- _EXERCISE BRIEF_
Every record here should be printed again exactly.
━━━━━━━━━━
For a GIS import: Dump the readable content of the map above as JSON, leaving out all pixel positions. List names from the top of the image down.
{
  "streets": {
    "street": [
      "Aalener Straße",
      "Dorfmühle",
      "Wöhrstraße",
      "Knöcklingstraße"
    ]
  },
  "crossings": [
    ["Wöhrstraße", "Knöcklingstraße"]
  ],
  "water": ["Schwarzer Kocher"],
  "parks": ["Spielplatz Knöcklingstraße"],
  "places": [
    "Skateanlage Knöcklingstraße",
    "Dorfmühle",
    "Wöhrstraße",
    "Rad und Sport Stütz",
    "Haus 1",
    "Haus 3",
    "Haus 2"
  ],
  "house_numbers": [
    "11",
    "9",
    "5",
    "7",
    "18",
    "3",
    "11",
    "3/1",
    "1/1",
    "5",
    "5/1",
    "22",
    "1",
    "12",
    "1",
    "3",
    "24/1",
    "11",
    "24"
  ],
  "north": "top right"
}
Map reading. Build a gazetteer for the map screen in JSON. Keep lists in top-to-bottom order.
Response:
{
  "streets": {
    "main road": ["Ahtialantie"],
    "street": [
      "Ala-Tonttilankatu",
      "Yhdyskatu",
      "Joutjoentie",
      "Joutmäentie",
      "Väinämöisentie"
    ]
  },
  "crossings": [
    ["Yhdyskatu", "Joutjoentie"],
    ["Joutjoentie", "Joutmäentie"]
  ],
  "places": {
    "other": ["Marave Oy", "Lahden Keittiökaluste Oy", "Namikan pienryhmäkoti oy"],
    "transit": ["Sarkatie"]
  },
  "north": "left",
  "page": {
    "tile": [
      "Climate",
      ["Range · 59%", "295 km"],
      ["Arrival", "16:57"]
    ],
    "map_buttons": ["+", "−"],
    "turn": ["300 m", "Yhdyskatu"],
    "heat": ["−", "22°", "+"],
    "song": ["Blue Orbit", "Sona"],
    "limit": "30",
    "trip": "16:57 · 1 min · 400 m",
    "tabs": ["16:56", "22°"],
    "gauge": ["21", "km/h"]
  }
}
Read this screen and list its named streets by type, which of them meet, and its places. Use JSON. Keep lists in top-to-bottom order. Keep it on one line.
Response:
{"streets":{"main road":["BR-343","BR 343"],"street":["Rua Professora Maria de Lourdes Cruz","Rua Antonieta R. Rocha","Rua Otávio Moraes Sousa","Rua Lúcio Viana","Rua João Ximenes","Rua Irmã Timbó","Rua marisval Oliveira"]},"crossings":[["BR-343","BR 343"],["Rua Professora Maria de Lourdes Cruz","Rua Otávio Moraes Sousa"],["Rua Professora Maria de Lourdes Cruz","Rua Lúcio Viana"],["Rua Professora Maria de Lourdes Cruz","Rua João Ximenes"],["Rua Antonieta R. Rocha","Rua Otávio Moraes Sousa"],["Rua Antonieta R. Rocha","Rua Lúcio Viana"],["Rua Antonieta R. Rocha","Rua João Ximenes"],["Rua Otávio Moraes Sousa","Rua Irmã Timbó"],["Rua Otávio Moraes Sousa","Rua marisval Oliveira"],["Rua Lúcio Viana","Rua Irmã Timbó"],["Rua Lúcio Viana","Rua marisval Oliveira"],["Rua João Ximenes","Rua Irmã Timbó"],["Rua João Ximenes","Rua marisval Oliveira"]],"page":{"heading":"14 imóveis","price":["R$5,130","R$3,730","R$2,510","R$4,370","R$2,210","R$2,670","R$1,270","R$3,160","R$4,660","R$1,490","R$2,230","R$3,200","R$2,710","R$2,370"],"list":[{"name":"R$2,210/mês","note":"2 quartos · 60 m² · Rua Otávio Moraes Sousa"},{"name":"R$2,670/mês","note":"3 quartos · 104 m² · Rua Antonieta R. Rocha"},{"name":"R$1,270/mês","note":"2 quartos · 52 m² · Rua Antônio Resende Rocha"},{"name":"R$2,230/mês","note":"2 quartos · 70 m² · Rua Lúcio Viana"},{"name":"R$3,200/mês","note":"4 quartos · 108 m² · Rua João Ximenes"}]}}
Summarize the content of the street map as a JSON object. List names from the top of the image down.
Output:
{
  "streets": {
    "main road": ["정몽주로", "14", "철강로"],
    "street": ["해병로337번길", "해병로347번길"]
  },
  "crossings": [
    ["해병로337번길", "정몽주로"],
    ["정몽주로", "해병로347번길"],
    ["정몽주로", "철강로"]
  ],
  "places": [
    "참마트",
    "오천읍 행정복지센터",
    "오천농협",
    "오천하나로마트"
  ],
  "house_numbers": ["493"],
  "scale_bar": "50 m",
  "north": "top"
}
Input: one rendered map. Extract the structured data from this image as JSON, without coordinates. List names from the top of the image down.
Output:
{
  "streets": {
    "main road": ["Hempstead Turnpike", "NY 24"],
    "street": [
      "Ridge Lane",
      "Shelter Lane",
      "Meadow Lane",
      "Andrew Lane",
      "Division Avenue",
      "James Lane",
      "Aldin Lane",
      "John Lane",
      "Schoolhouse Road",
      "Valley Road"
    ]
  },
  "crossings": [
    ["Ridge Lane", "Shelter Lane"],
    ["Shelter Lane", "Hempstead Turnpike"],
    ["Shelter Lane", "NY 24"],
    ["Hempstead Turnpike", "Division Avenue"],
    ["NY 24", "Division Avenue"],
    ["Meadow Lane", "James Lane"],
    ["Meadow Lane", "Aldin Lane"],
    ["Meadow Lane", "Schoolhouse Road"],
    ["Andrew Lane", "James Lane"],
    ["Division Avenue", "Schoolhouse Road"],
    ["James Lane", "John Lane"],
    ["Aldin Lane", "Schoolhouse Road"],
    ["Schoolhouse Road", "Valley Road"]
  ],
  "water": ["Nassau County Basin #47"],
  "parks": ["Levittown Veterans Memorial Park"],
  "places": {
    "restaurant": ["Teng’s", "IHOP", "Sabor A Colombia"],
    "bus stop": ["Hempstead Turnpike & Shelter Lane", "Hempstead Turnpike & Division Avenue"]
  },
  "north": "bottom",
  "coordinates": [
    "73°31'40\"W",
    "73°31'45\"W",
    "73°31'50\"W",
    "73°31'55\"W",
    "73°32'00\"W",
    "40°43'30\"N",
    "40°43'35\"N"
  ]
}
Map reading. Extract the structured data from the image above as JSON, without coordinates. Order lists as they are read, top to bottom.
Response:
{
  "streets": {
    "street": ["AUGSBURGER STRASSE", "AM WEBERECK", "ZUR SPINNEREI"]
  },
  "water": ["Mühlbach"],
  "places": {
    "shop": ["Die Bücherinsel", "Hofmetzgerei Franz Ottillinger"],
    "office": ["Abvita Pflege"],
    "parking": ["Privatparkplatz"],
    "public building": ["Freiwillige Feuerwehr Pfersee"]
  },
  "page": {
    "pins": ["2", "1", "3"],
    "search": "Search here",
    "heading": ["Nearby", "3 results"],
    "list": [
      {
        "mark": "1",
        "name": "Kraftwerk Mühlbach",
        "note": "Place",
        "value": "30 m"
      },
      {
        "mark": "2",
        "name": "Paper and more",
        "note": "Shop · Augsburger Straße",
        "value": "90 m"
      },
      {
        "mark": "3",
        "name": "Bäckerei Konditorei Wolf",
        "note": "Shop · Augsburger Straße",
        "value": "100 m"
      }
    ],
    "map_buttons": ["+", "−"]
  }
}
━━━━━━━━━━
- _REPLY TO THE EXERCISE_
For a GIS import: Dump the readable content of the map above as JSON, leaving out all pixel positions. List names from the top of the image down.
{
  "streets": {
    "street": [
      "Aalener Straße",
      "Dorfmühle",
      "Wöhrstraße",
      "Knöcklingstraße"
    ]
  },
  "crossings": [
    ["Wöhrstraße", "Knöcklingstraße"]
  ],
  "water": ["Schwarzer Kocher"],
  "parks": ["Spielplatz Knöcklingstraße"],
  "places": [
    "Skateanlage Knöcklingstraße",
    "Dorfmühle",
    "Wöhrstraße",
    "Rad und Sport Stütz",
    "Haus 1",
    "Haus 3",
    "Haus 2"
  ],
  "house_numbers": [
    "11",
    "9",
    "5",
    "7",
    "18",
    "3",
    "11",
    "3/1",
    "1/1",
    "5",
    "5/1",
    "22",
    "1",
    "12",
    "1",
    "3",
    "24/1",
    "11",
    "24"
  ],
  "north": "top right"
}
Map reading. Build a gazetteer for the map screen in JSON. Keep lists in top-to-bottom order.
Response:
{
  "streets": {
    "main road": ["Ahtialantie"],
    "street": [
      "Ala-Tonttilankatu",
      "Yhdyskatu",
      "Joutjoentie",
      "Joutmäentie",
      "Väinämöisentie"
    ]
  },
  "crossings": [
    ["Yhdyskatu", "Joutjoentie"],
    ["Joutjoentie", "Joutmäentie"]
  ],
  "places": {
    "other": ["Marave Oy", "Lahden Keittiökaluste Oy", "Namikan pienryhmäkoti oy"],
    "transit": ["Sarkatie"]
  },
  "north": "left",
  "page": {
    "tile": [
      "Climate",
      ["Range · 59%", "295 km"],
      ["Arrival", "16:57"]
    ],
    "map_buttons": ["+", "−"],
    "turn": ["300 m", "Yhdyskatu"],
    "heat": ["−", "22°", "+"],
    "song": ["Blue Orbit", "Sona"],
    "limit": "30",
    "trip": "16:57 · 1 min · 400 m",
    "tabs": ["16:56", "22°"],
    "gauge": ["21", "km/h"]
  }
}
Read this screen and list its named streets by type, which of them meet, and its places. Use JSON. Keep lists in top-to-bottom order. Keep it on one line.
Response:
{"streets":{"main road":["BR-343","BR 343"],"street":["Rua Professora Maria de Lourdes Cruz","Rua Antonieta R. Rocha","Rua Otávio Moraes Sousa","Rua Lúcio Viana","Rua João Ximenes","Rua Irmã Timbó","Rua marisval Oliveira"]},"crossings":[["BR-343","BR 343"],["Rua Professora Maria de Lourdes Cruz","Rua Otávio Moraes Sousa"],["Rua Professora Maria de Lourdes Cruz","Rua Lúcio Viana"],["Rua Professora Maria de Lourdes Cruz","Rua João Ximenes"],["Rua Antonieta R. Rocha","Rua Otávio Moraes Sousa"],["Rua Antonieta R. Rocha","Rua Lúcio Viana"],["Rua Antonieta R. Rocha","Rua João Ximenes"],["Rua Otávio Moraes Sousa","Rua Irmã Timbó"],["Rua Otávio Moraes Sousa","Rua marisval Oliveira"],["Rua Lúcio Viana","Rua Irmã Timbó"],["Rua Lúcio Viana","Rua marisval Oliveira"],["Rua João Ximenes","Rua Irmã Timbó"],["Rua João Ximenes","Rua marisval Oliveira"]],"page":{"heading":"14 imóveis","price":["R$5,130","R$3,730","R$2,510","R$4,370","R$2,210","R$2,670","R$1,270","R$3,160","R$4,660","R$1,490","R$2,230","R$3,200","R$2,710","R$2,370"],"list":[{"name":"R$2,210/mês","note":"2 quartos · 60 m² · Rua Otávio Moraes Sousa"},{"name":"R$2,670/mês","note":"3 quartos · 104 m² · Rua Antonieta R. Rocha"},{"name":"R$1,270/mês","note":"2 quartos · 52 m² · Rua Antônio Resende Rocha"},{"name":"R$2,230/mês","note":"2 quartos · 70 m² · Rua Lúcio Viana"},{"name":"R$3,200/mês","note":"4 quartos · 108 m² · Rua João Ximenes"}]}}
Summarize the content of the street map as a JSON object. List names from the top of the image down.
Output:
{
  "streets": {
    "main road": ["정몽주로", "14", "철강로"],
    "street": ["해병로337번길", "해병로347번길"]
  },
  "crossings": [
    ["해병로337번길", "정몽주로"],
    ["정몽주로", "해병로347번길"],
    ["정몽주로", "철강로"]
  ],
  "places": [
    "참마트",
    "오천읍 행정복지센터",
    "오천농협",
    "오천하나로마트"
  ],
  "house_numbers": ["493"],
  "scale_bar": "50 m",
  "north": "top"
}
Input: one rendered map. Extract the structured data from this image as JSON, without coordinates. List names from the top of the image down.
Output:
{
  "streets": {
    "main road": ["Hempstead Turnpike", "NY 24"],
    "street": [
      "Ridge Lane",
      "Shelter Lane",
      "Meadow Lane",
      "Andrew Lane",
      "Division Avenue",
      "James Lane",
      "Aldin Lane",
      "John Lane",
      "Schoolhouse Road",
      "Valley Road"
    ]
  },
  "crossings": [
    ["Ridge Lane", "Shelter Lane"],
    ["Shelter Lane", "Hempstead Turnpike"],
    ["Shelter Lane", "NY 24"],
    ["Hempstead Turnpike", "Division Avenue"],
    ["NY 24", "Division Avenue"],
    ["Meadow Lane", "James Lane"],
    ["Meadow Lane", "Aldin Lane"],
    ["Meadow Lane", "Schoolhouse Road"],
    ["Andrew Lane", "James Lane"],
    ["Division Avenue", "Schoolhouse Road"],
    ["James Lane", "John Lane"],
    ["Aldin Lane", "Schoolhouse Road"],
    ["Schoolhouse Road", "Valley Road"]
  ],
  "water": ["Nassau County Basin #47"],
  "parks": ["Levittown Veterans Memorial Park"],
  "places": {
    "restaurant": ["Teng’s", "IHOP", "Sabor A Colombia"],
    "bus stop": ["Hempstead Turnpike & Shelter Lane", "Hempstead Turnpike & Division Avenue"]
  },
  "north": "bottom",
  "coordinates": [
    "73°31'40\"W",
    "73°31'45\"W",
    "73°31'50\"W",
    "73°31'55\"W",
    "73°32'00\"W",
    "40°43'30\"N",
    "40°43'35\"N"
  ]
}
Map reading. Extract the structured data from the image above as JSON, without coordinates. Order lists as they are read, top to bottom.
Response:
{
  "streets": {
    "street": ["AUGSBURGER STRASSE", "AM WEBERECK", "ZUR SPINNEREI"]
  },
  "water": ["Mühlbach"],
  "places": {
    "shop": ["Die Bücherinsel", "Hofmetzgerei Franz Ottillinger"],
    "office": ["Abvita Pflege"],
    "parking": ["Privatparkplatz"],
    "public building": ["Freiwillige Feuerwehr Pfersee"]
  },
  "page": {
    "pins": ["2", "1", "3"],
    "search": "Search here",
    "heading": ["Nearby", "3 results"],
    "list": [
      {
        "mark": "1",
        "name": "Kraftwerk Mühlbach",
        "note": "Place",
        "value": "30 m"
      },
      {
        "mark": "2",
        "name": "Paper and more",
        "note": "Shop · Augsburger Straße",
        "value": "90 m"
      },
      {
        "mark": "3",
        "name": "Bäckerei Konditorei Wolf",
        "note": "Shop · Augsburger Straße",
        "value": "100 m"
      }
    ],
    "map_buttons": ["+", "−"]
  }
}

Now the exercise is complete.